Harvard Law School faculty and graduates are no strangers to elected office on both the state and federal level. President Obama graduated in 1991 and Massachusetts Governor Deval Patrick was class of ’82. Yesterday we learned that Professor Elizabeth Warren is throwing her hat in the ring for the Massachusetts Senate seat currently held by Scott Brown. In light of her announcement, I thought it would be fun to explore our Modern Manuscript collections for evidence of other HLS affiliates’ activities relating to political campaigns, and found two opposing forces among our long-term faculty members.

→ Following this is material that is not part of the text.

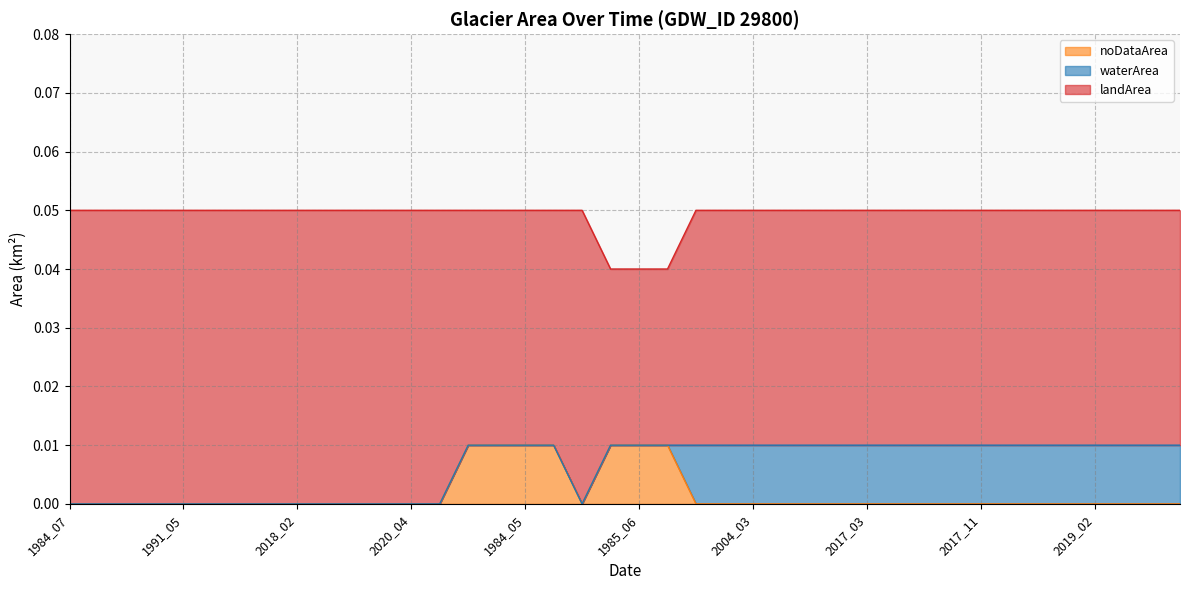

Count the number of data series in this chart.

3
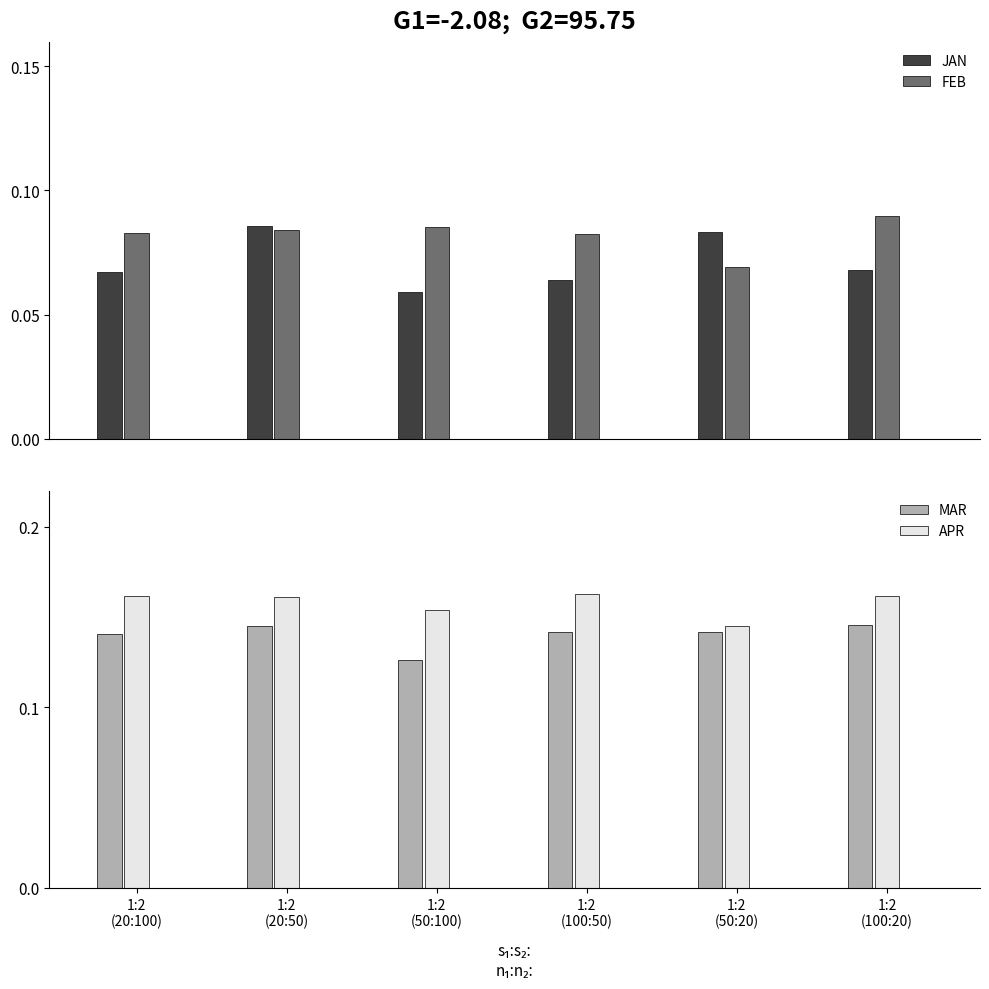

Which category has the highest value in the MAR series?

1:2
(100:20)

Lon Fuller, who taught here from 1939-1978, stumped for Richard Nixon in his 1960 presidential bid. As part of this effort, Fuller was a member of the Scholars for Nixon group. His personal papers contain a folder of correspondence with Nixon, three folders of material related to the presidential campaign, and a draft of a speech Fuller wrote for Nixon as the head of Scholars for Nixon titled “The Meaning of Communism to Americans.”

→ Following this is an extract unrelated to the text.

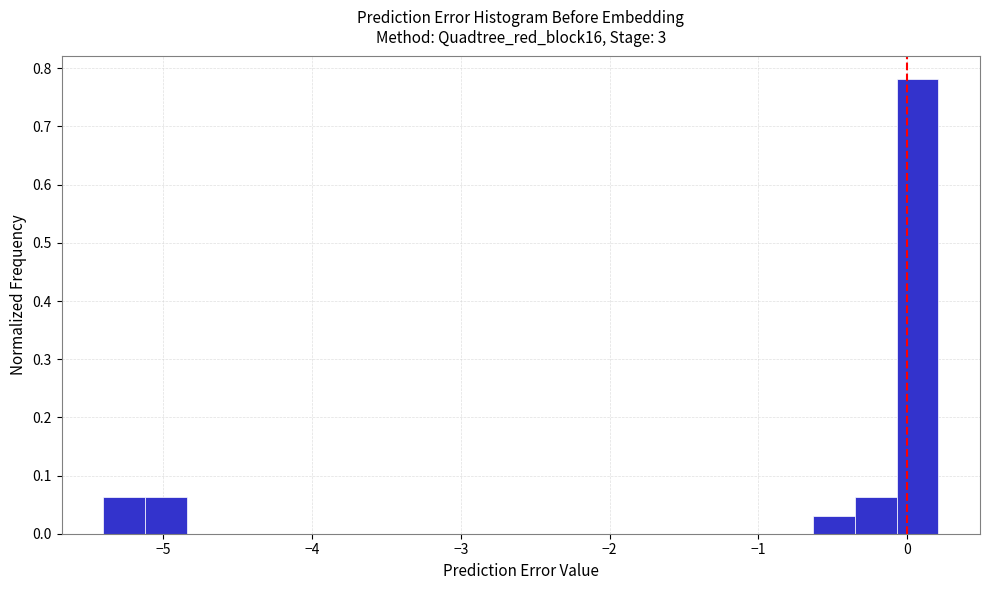

Around what value on the x-axis is the tallest bar? Give the approximate position of its centre, as read against the axis.

0.1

On the other side of the same presidential election was another long-time HLS professor (1945-1967) – Mark DeWolfe Howe. Howe was active in the civil rights movement and his work on the Kennedy-Johnson presidential campaign is evidence of this commitment. Included in his papers are several folders of correspondence with Kennedy that span the years 1957-1963.
Unfortunately, there’s no evidence of correspondence between Fuller and Howe in either collection, but I’m sure having both professors on campus planted seeds for great political debate at HLS, a tradition that is still carried on today.